**Kutipan Bacaan:**

★ ★ ★ ★ ★

Pertanyaan penting yang harus kita tanyakan pada diri kita sendiri, sebagai hamba Allah yang dikaruniai pikiran untuk menelaah segala sesuatu.
Syi’ah Rafidhah banyak menuduh Abu Bakar membenci dan sengaja membuat Fatimah marah dan barang siapa membencinya berarti membenci Rasul SAW.
Diriwayatkan dari Bukhari dan Muslim dari hadist Al-Miswar bin Makhramah berkata: “Sesungguhnya Ali telah melamar putri Abu Jahal, Fatimah mendengarnya lantas ia menemui Rasul SAW, berkatalah Fatimah: “Kaummu menyangka bahwa engkau tidak pernah marah membela anak putrimu dan sekarang Ali akan menikahi putri Abu Jahal,” maka berdirilah Rasulullah SAW mendengar kesaksiannya dan berkata: “Setelah selesai menikahkan beritahu saya, sesunggunhya Fatimah itu bagian dari saya, dan saya sangat membenci orang yang menyakitinya. Demi Allah, putri Rasulullah dan putri musuh Allah tidak pernah akan berkumpul dalam pangkuan seorang laki-laki.” Maka kemudian Ali tidak jadi melamar putri Abu Jahal (khitbah itu).” (Diriwayatkan oleh Al-Bukhari dalam kitab Fadhailu Shahabat).

★ ★ ★ ★ ★

**Instruksi Tertulis:** Lanjutkan tulisan tentang tuduhan terhadap Abu Bakar dan kemarahan Fatimah, dimulai setelah kalimat terakhirnya.

★ ★ ★ ★ ★

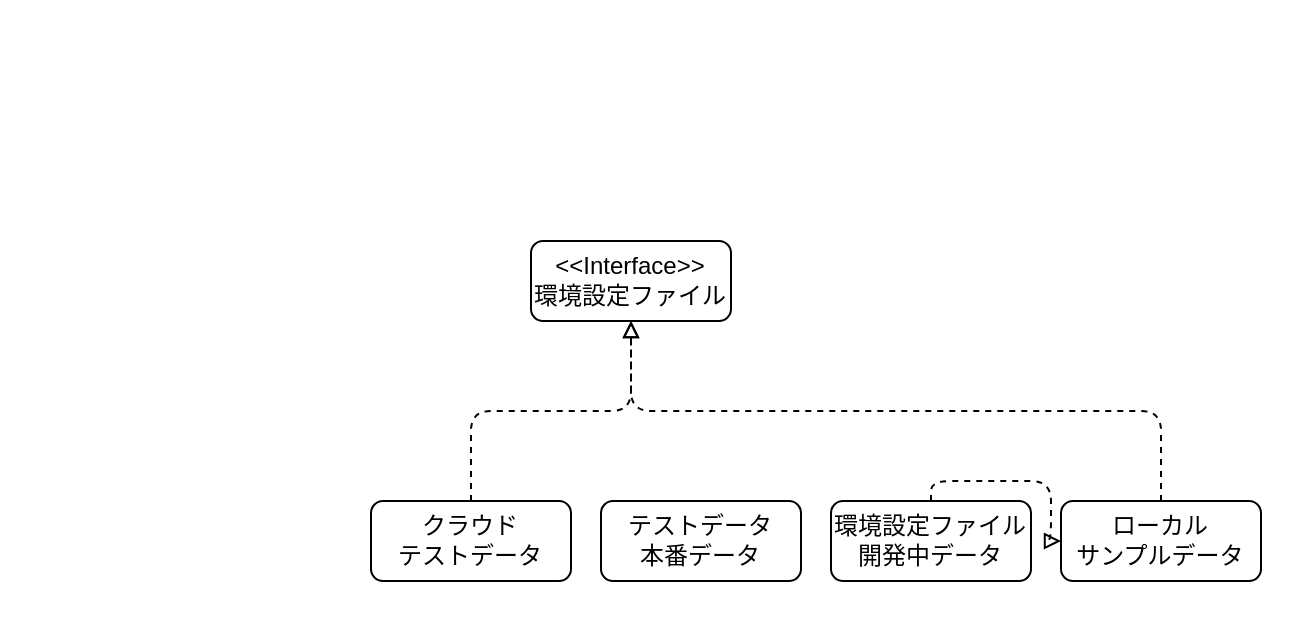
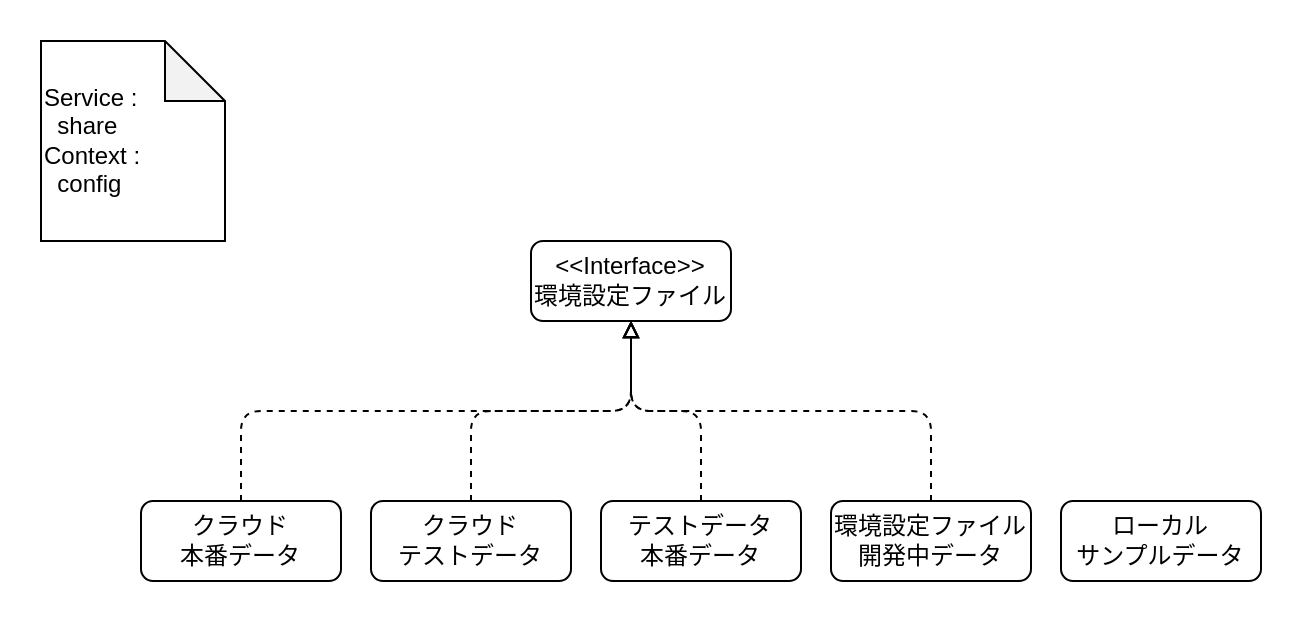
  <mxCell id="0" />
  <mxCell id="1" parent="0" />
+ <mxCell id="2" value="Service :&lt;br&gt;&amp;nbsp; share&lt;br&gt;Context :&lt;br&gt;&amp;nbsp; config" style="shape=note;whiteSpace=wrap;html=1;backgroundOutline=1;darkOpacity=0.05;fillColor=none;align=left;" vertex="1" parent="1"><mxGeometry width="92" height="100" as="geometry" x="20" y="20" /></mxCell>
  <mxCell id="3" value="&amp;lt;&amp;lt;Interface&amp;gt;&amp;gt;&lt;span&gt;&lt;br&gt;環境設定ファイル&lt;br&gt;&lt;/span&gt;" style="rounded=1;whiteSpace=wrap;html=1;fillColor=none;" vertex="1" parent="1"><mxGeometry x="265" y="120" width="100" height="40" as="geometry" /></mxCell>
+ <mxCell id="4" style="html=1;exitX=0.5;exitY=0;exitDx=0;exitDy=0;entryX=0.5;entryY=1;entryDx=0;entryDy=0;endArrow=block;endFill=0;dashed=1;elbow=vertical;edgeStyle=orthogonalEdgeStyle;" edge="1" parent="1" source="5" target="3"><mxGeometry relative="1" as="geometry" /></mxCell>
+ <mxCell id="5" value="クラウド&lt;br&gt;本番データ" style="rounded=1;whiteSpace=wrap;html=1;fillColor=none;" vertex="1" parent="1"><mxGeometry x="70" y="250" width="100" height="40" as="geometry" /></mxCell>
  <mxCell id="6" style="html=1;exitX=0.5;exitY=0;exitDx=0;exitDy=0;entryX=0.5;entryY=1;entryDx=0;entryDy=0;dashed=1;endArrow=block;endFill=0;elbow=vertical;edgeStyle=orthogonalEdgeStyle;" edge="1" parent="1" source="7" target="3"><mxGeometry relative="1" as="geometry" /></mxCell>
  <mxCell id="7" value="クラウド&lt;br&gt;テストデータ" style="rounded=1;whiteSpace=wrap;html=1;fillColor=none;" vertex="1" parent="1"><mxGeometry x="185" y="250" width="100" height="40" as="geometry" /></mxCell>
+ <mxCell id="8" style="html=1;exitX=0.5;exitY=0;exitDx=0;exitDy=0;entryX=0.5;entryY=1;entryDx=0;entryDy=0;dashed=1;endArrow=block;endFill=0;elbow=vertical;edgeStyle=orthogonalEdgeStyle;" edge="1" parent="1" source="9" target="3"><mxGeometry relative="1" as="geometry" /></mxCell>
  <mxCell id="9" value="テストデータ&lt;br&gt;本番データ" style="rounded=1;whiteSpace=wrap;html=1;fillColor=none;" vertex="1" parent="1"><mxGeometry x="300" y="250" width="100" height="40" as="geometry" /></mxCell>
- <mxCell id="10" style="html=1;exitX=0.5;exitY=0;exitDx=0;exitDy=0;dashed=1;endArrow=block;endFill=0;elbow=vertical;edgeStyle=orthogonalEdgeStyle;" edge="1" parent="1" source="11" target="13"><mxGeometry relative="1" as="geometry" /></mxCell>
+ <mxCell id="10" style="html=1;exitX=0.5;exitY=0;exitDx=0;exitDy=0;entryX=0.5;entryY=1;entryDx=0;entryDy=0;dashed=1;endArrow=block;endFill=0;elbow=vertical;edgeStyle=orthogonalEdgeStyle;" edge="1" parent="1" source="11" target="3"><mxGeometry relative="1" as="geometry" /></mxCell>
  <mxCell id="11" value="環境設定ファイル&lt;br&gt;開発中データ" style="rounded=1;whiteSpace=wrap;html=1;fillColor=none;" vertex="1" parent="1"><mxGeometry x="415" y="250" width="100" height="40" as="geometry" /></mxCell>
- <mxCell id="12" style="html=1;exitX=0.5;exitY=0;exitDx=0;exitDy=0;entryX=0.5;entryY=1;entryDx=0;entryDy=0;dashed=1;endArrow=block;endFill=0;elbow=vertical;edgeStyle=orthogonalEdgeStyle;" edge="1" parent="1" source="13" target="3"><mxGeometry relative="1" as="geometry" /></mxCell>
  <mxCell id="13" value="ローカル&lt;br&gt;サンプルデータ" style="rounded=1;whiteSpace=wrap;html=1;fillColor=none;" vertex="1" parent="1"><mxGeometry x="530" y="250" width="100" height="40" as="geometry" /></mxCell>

★ ★ ★ ★ ★

**Jawaban Tugas:**
Riwayat lain: “Sesungguhnya Rasulullah SAW berkata: “Fatimah bagian diriku, barang siapa memarahinya berarti memarahiku.” (HR. Al-Bukhari, Fadhailu Shahabat, Fathul Bari 7/78 H. 3714).
Maka tampak jelas bahwa yang pantas dipahami dari hadis tersebut adalah Ali melamar putri Abu Jahal dan membuat Fatimah marah. Dengan ini, bila hadist tersebut diterapkan pada setiap orang yang membenci Fatimah maka Ali adalah orang pertama yang termasuk menyakitinya.
Syaikhul Islam Ibnu Taimiyah berkata saat membantah keyakinan Rafidhah dalam permasalahan ini. Hadist ini disebabkan lamaran Ali terhadap putri Abu Jahal, penyebab yang masuk dalam sebuah lafadh itu menjadi pasti, dimana setiap lafadh yang berlaku pada suatu sebab tidak boleh dikeluarkan penyebabnya bahkan penyebab yang harus masuk. Disebutkan dalam sebuah hadist (apa yang meragukannya menjadikanku ragu dan yang menyakitkannya menyakitkanku).
Dan yang dapat dipahami dengan pasti adalah bahwa lamaran terhadap putri Abu Jahal adalah meragukan dan menyakitkan. Nabi SAW dalam hal ini merasa ragu dan menyakitkan. Apabila ini merupakan sebuah ancaman yang harus ditimpakan pada Ali bin Abi Thalib dan bila bukan ancaman yang harus ditimpakan pada pelakunya maka Abu Bakar lebih jauh dari ancaman dari pada Ali.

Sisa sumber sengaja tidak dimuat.